→ Records from a data source

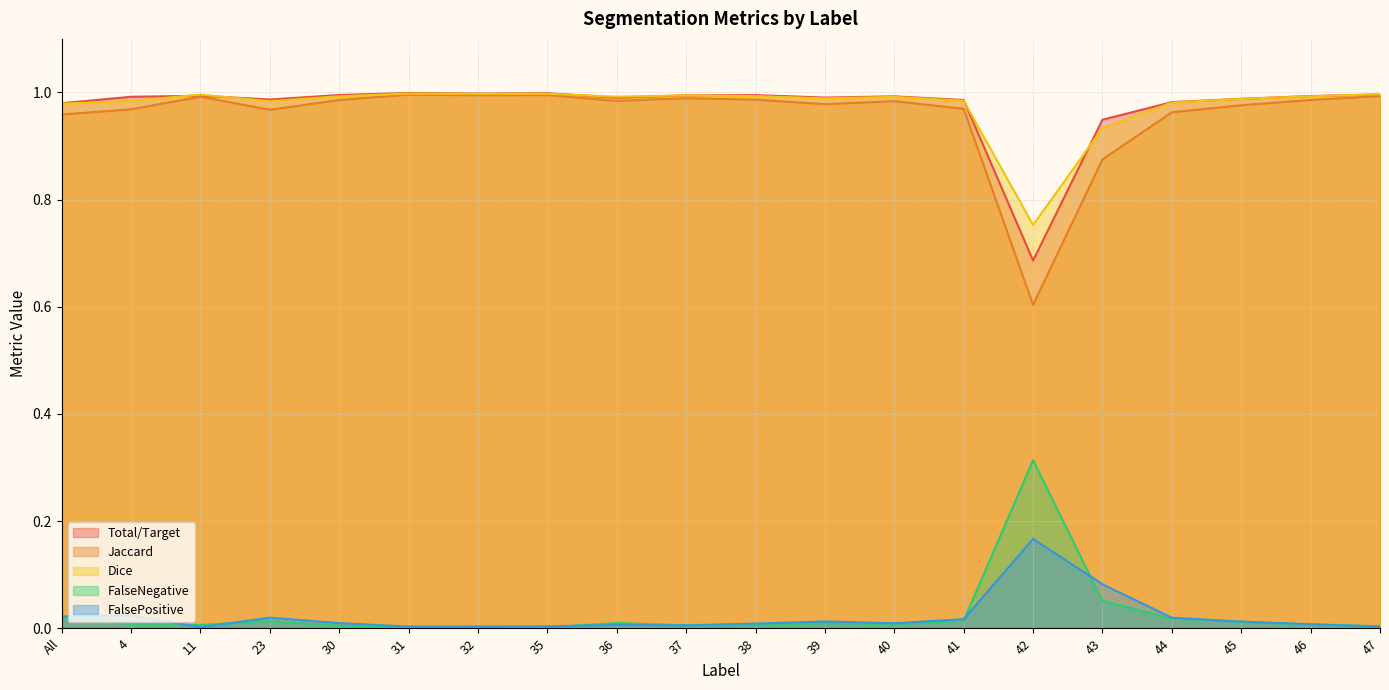

Does the chart have visible grid lines?

Yes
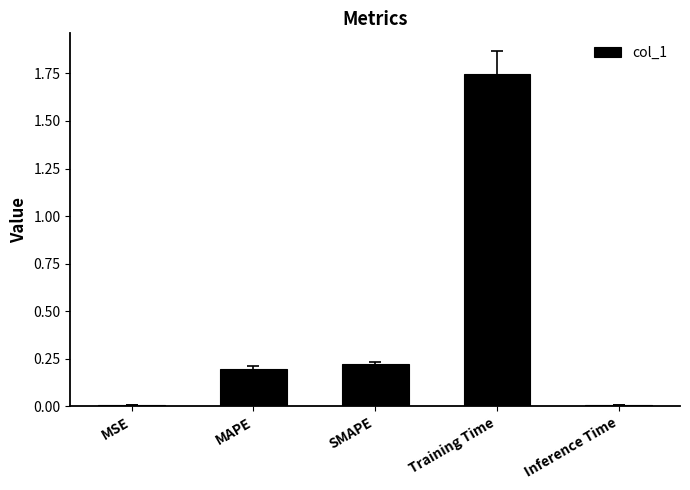

What is the label of the 1st bar from the left?

MSE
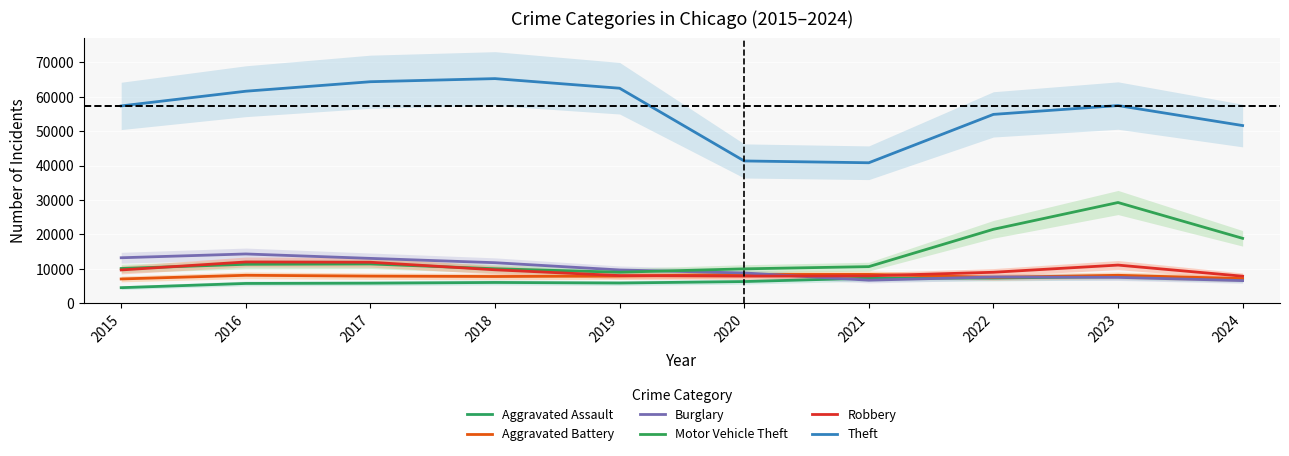

Is it true that Burglary equals 17918 at 2018?

False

→ Task brief
Rewrite all of the lines above without the pictures, changing "chart" to "graph" and leaving everything else unchanged.

→ Your solution
Does the graph have visible grid lines?

Yes

What is the label of the 1st bar from the left?

MSE

Is it true that Burglary equals 17918 at 2018?

False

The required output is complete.